Nvidia unveiled Nemotron 3 Nano Omni, an open multimodal AI model that integrates vision, audio, and language capabilities into a single architecture.
The model aims to address the issues of fragmented pipelines in enterprise AI systems by processing multiple input types, including text, images, audio, and video, and generating text as output. Nvidia stated that it combines the knowledge capacity of larger models while reducing computational costs.
Constructed on a 30-billion-parameter hybrid mixture-of-experts architecture, Nemotron 3 Nano Omni activates approximately 3 billion parameters per inference. This architecture consolidates components, including a Parakeet speech encoder for audio and a C-RADIOv4-H vision encoder, enhancing the model’s performance.

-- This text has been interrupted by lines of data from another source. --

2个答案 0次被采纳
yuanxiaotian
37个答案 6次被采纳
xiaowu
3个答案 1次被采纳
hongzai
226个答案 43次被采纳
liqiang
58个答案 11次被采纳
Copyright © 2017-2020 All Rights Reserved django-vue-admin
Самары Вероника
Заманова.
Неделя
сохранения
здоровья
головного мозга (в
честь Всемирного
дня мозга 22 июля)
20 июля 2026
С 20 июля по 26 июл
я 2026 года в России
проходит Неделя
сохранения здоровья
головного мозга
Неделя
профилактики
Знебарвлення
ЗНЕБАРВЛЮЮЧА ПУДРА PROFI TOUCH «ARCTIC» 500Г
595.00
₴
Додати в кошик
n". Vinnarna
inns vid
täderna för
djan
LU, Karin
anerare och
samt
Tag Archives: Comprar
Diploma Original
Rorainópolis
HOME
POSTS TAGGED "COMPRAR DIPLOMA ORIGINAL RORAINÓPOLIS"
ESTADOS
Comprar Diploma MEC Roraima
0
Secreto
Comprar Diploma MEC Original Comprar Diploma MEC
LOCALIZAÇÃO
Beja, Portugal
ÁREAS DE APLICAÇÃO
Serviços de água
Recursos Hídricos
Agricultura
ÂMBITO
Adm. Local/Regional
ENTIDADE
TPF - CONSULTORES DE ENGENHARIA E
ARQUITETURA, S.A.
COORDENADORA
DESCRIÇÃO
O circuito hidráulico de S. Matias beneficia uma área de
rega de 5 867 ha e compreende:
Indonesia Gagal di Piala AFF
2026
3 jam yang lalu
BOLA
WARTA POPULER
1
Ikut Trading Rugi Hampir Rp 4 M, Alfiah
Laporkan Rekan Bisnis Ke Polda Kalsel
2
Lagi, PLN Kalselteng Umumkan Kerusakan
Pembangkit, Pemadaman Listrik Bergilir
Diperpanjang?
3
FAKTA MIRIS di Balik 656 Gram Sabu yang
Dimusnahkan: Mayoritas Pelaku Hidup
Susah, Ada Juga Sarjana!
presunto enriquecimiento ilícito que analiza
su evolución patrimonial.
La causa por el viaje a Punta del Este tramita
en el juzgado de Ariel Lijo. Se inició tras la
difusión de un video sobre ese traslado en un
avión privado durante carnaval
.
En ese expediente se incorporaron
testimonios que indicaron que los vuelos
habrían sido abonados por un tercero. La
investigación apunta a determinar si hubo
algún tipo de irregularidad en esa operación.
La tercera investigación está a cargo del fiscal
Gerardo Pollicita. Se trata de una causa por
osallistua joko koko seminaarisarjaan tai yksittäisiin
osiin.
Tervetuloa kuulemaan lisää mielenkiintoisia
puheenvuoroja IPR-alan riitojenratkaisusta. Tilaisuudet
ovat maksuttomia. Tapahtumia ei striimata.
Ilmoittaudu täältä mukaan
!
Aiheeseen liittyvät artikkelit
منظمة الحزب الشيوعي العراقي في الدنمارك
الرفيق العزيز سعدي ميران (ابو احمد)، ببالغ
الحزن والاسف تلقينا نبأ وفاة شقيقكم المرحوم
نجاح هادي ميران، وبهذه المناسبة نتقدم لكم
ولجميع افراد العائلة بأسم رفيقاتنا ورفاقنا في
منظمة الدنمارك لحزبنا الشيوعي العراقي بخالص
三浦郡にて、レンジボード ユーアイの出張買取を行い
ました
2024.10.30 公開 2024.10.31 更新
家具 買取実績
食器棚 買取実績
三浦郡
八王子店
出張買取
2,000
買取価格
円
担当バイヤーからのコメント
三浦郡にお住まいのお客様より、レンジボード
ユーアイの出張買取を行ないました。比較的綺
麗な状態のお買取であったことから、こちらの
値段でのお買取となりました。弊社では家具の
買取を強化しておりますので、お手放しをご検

Nvidia claims that the model provides up to 9x higher throughput compared to similar open omni models. It achieves around 3x greater throughput with 2.75x lower compute power for video reasoning tasks, supporting a 256K-token context window and topping six leaderboards for complex document intelligence and media understanding.
Foxconn, Palantir, and H Company have adopted the model. Gautier Cloix, CEO of H Company, stated, “Utilizing the Nemotron 3 Nano Omni allows our agents to swiftly analyze full HD screen recordings, a capability that was previously unfeasible.”
Additionally, companies such as Dell, Oracle, and Infosys are currently evaluating the model. The model is accessible on platforms including Hugging Face, OpenRouter, Amazon SageMaker JumpStart, Vultr, and over 25 partner platforms.
Nvidia released Nemotron 3 Nano Omni with open weights, datasets, and training recipes for developer customization. This model represents a key component in Nvidia’s broader Nemotron 3 family, which includes Super and Ultra models designed for heavier workloads and has recorded over 50 million downloads in the past year.